Hum Core, Winter 2005

Study Questions for Beitz’s Political Theory and International Relations
Reading for week 7 and the first part of week 8: pp. 13-4, 27-66

 

(p. 14)   What are the two main premises of the Hobbesian argument that moral requirements do not apply internationally?

(p. 29)   Why for Hobbes will it be imprudent to comply with moral rules if one lacks assurance that others will do so as well?

(p. 29) Why for Hobbes can one be assured that others will comply with moral rules if, but only if, a government and police forces exist?

(p. 31)   Why might it be hard to leave the state of nature even if everyone will be better off under a common government?

(pp. 32-33) Why might it be harder for states to leave the state of nature than for individuals?   (Hint: Are states more likely to be self-interested than individuals?)

(p. 35)   Beitz mentions a “predictive” and “prescriptive” use of the state of nature in the international context.   What is the difference?   (Hint: think of the difference between a thesis about what agents will in fact do, and what agents ought to do, and what it might take to defend each kind of thesis.)

(pp. 35-36) Today’s international scene is a Hobbesian state of nature only if existing societies are perpetually at war.   Are they?   (For Hobbes’s answer, read the quotation starting on the bottom of p. 31)  

(p. 37) Why according to Beitz does the existence of “international conflict-minimizing coalitions, alliances, and secondary associations” (such as the United Nations) mean that today’s international setting is not a Hobbesian state of nature?

(pp. 38-39) How according to Beitz might transnational associations (i.e., associations of individuals across societies) reduce international conflict?

(pp. 40-41)   Why does the fact that some societies are much more powerful than others entail that the international context is not a Hobbesian state of nature?

(pp. 42-43)   How might the interests of different societies be interdependent, and why does this mean they will not be perpetually at war?

(p. 46-47)   Why can present day societies expect other societies to cooperate, even in the absence of global government and police forces?

(p. 52)   Why according to Beitz is a right of self-preservation more plausible for individuals than for states?   (Hint: might a state’s borders be illegally breached—a violation of “territorial integrity”—without injuring anyone?   Compare: can a person’s bodily integrity be violated without injury?)

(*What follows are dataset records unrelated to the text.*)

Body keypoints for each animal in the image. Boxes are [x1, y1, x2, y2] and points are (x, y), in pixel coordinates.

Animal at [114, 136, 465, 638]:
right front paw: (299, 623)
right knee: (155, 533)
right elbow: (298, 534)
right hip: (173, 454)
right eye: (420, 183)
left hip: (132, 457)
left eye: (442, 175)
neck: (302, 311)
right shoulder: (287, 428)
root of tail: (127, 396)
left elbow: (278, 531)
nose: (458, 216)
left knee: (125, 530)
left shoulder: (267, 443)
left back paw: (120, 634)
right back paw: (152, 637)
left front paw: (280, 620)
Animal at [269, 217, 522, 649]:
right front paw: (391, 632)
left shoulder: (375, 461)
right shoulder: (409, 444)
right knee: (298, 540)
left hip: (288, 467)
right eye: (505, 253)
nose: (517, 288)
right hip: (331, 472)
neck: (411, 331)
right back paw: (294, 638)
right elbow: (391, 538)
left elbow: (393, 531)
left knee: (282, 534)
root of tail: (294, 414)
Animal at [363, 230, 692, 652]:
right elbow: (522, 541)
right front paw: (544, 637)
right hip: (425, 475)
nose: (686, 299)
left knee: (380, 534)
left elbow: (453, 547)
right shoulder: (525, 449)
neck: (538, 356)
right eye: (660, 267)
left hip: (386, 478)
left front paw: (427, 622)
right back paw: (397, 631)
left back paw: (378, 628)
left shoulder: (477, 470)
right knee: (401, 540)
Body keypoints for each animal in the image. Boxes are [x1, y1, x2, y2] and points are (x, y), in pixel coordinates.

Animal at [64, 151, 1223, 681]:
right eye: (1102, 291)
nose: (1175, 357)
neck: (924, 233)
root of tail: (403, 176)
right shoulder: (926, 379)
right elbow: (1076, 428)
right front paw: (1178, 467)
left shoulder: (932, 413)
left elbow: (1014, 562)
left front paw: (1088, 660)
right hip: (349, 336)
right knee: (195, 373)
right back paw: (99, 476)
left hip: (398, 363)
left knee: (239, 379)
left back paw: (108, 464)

(pp. 53-55)   Beitz claims the right of a nation to preserve itself can only be justified by the interests of its individual members.   Why does this mean questions of justification should simply ignore the “interests of states”?

(pp. 56-57)   Why according to Beitz can’t ethics be based on “enlightened self-interest”?

(p. 58)   What is the difference between the point of view of self-interest and “the moral point of view”?

(p. 59)   How might a right of self-preservation be justified by appeal to the moral point of view?

(p. 61)   How according to Pufendorf are moral principle for nations both similar to and different from principles for individuals?

(p. 65-66) What are the two basic features of “the morality of states”?